REQUIREMENT -
Give the number of lines that contain "consultez" in the listing, and write nothing else.

-------------------------

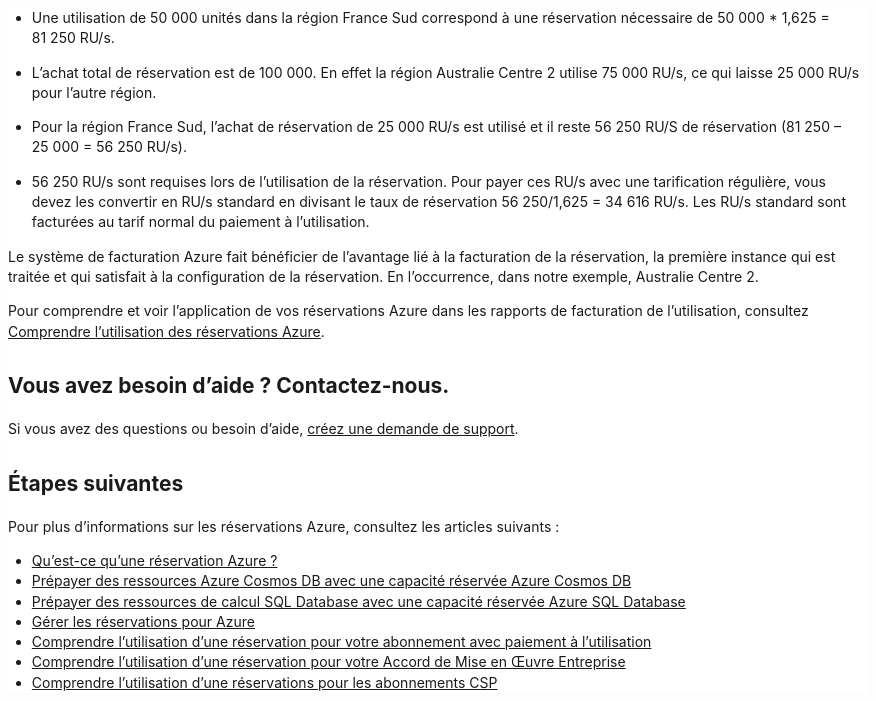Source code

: * Une utilisation de 50 000 unités dans la région France Sud correspond à une réservation nécessaire de 50 000 * 1,625 = 81 250 RU/s.

* L’achat total de réservation est de 100 000. En effet la région Australie Centre 2 utilise 75 000 RU/s, ce qui laisse 25 000 RU/s pour l’autre région.

* Pour la région France Sud, l’achat de réservation de 25 000 RU/s est utilisé et il reste 56 250 RU/S de réservation (81 250 – 25 000 = 56 250 RU/s).

* 56 250 RU/s sont requises lors de l’utilisation de la réservation. Pour payer ces RU/s avec une tarification régulière, vous devez les convertir en RU/s standard en divisant le taux de réservation 56 250/1,625 = 34 616 RU/s. Les RU/s standard sont facturées au tarif normal du paiement à l’utilisation.

Le système de facturation Azure fait bénéficier de l’avantage lié à la facturation de la réservation, la première instance qui est traitée et qui satisfait à la configuration de la réservation. En l’occurrence, dans notre exemple, Australie Centre 2.

Pour comprendre et voir l’application de vos réservations Azure dans les rapports de facturation de l’utilisation, consultez [Comprendre l’utilisation des réservations Azure](understand-reserved-instance-usage-ea.md).

## <a name="need-help-contact-us"></a>Vous avez besoin d’aide ? Contactez-nous.

Si vous avez des questions ou besoin d’aide, [créez une demande de support](https://go.microsoft.com/fwlink/?linkid=2083458).

## <a name="next-steps"></a>Étapes suivantes

Pour plus d’informations sur les réservations Azure, consultez les articles suivants :

* [Qu’est-ce qu’une réservation Azure ?](save-compute-costs-reservations.md)  
* [Prépayer des ressources Azure Cosmos DB avec une capacité réservée Azure Cosmos DB](../../cosmos-db/cosmos-db-reserved-capacity.md)  
* [Prépayer des ressources de calcul SQL Database avec une capacité réservée Azure SQL Database](../../azure-sql/database/reserved-capacity-overview.md)  
* [Gérer les réservations pour Azure](manage-reserved-vm-instance.md)  
* [Comprendre l’utilisation d’une réservation pour votre abonnement avec paiement à l’utilisation](understand-reserved-instance-usage.md)  
* [Comprendre l’utilisation d’une réservation pour votre Accord de Mise en Œuvre Entreprise](understand-reserved-instance-usage-ea.md)
* [Comprendre l’utilisation d’une réservations pour les abonnements CSP](/partner-center/azure-reservations)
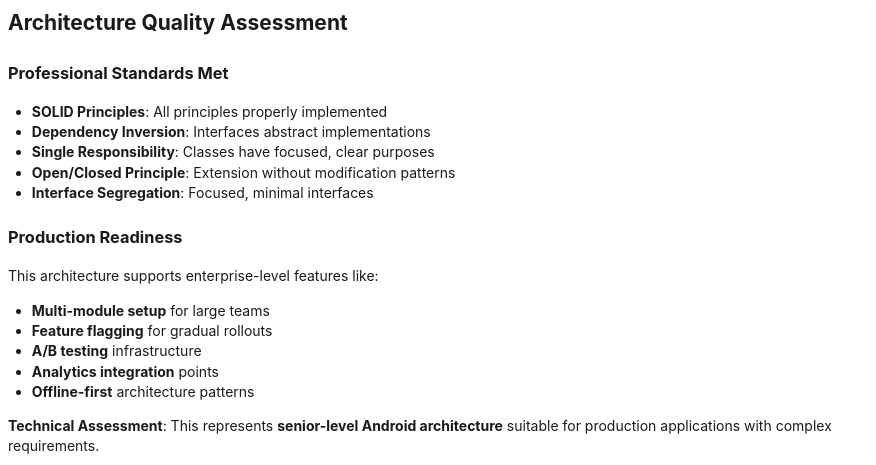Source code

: 
## **Architecture Quality Assessment**

### **Professional Standards Met**
- **SOLID Principles**: All principles properly implemented
- **Dependency Inversion**: Interfaces abstract implementations
- **Single Responsibility**: Classes have focused, clear purposes
- **Open/Closed Principle**: Extension without modification patterns
- **Interface Segregation**: Focused, minimal interfaces

### **Production Readiness**
This architecture supports enterprise-level features like:
- **Multi-module setup** for large teams
- **Feature flagging** for gradual rollouts
- **A/B testing** infrastructure
- **Analytics integration** points
- **Offline-first** architecture patterns

**Technical Assessment**: This represents **senior-level Android architecture** suitable for production applications with complex requirements.
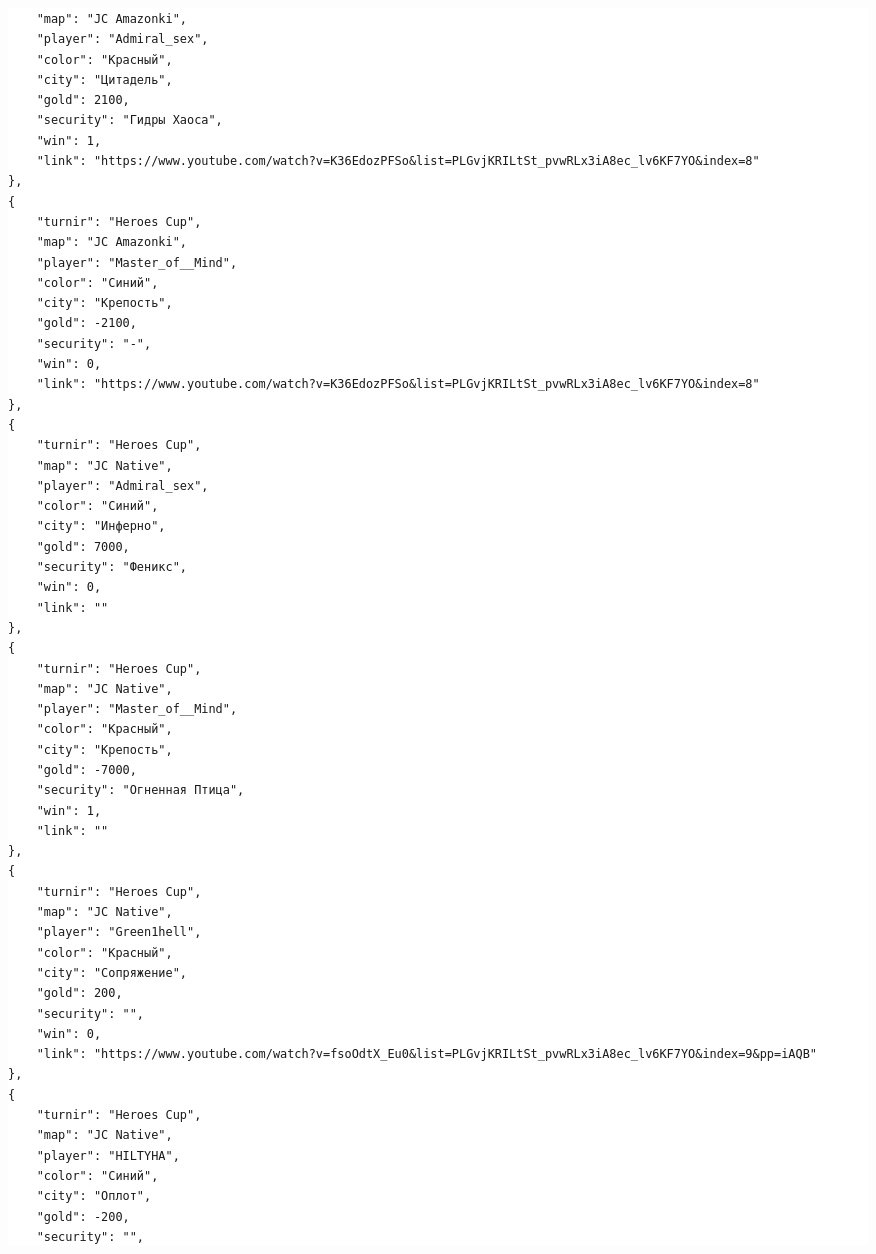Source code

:         "map": "JC Amazonki",
        "player": "Admiral_sex",
        "color": "Красный",
        "city": "Цитадель",
        "gold": 2100,
        "security": "Гидры Хаоса",
        "win": 1,
        "link": "https://www.youtube.com/watch?v=K36EdozPFSo&list=PLGvjKRILtSt_pvwRLx3iA8ec_lv6KF7YO&index=8"
    },
    {
        "turnir": "Heroes Cup",
        "map": "JC Amazonki",
        "player": "Master_of__Mind",
        "color": "Синий",
        "city": "Крепость",
        "gold": -2100,
        "security": "-",
        "win": 0,
        "link": "https://www.youtube.com/watch?v=K36EdozPFSo&list=PLGvjKRILtSt_pvwRLx3iA8ec_lv6KF7YO&index=8"
    },
    {
        "turnir": "Heroes Cup",
        "map": "JC Native",
        "player": "Admiral_sex",
        "color": "Синий",
        "city": "Инферно",
        "gold": 7000,
        "security": "Феникс",
        "win": 0,
        "link": ""
    },
    {
        "turnir": "Heroes Cup",
        "map": "JC Native",
        "player": "Master_of__Mind",
        "color": "Красный",
        "city": "Крепость",
        "gold": -7000,
        "security": "Огненная Птица",
        "win": 1,
        "link": ""
    },
    {
        "turnir": "Heroes Cup",
        "map": "JC Native",
        "player": "Green1hell",
        "color": "Красный",
        "city": "Сопряжение",
        "gold": 200,
        "security": "​",
        "win": 0,
        "link": "https://www.youtube.com/watch?v=fsoOdtX_Eu0&list=PLGvjKRILtSt_pvwRLx3iA8ec_lv6KF7YO&index=9&pp=iAQB"
    },
    {
        "turnir": "Heroes Cup",
        "map": "JC Native",
        "player": "HILTYHA",
        "color": "Синий",
        "city": "Оплот",
        "gold": -200,
        "security": "​",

-------------------------

TASK ANSWER -
2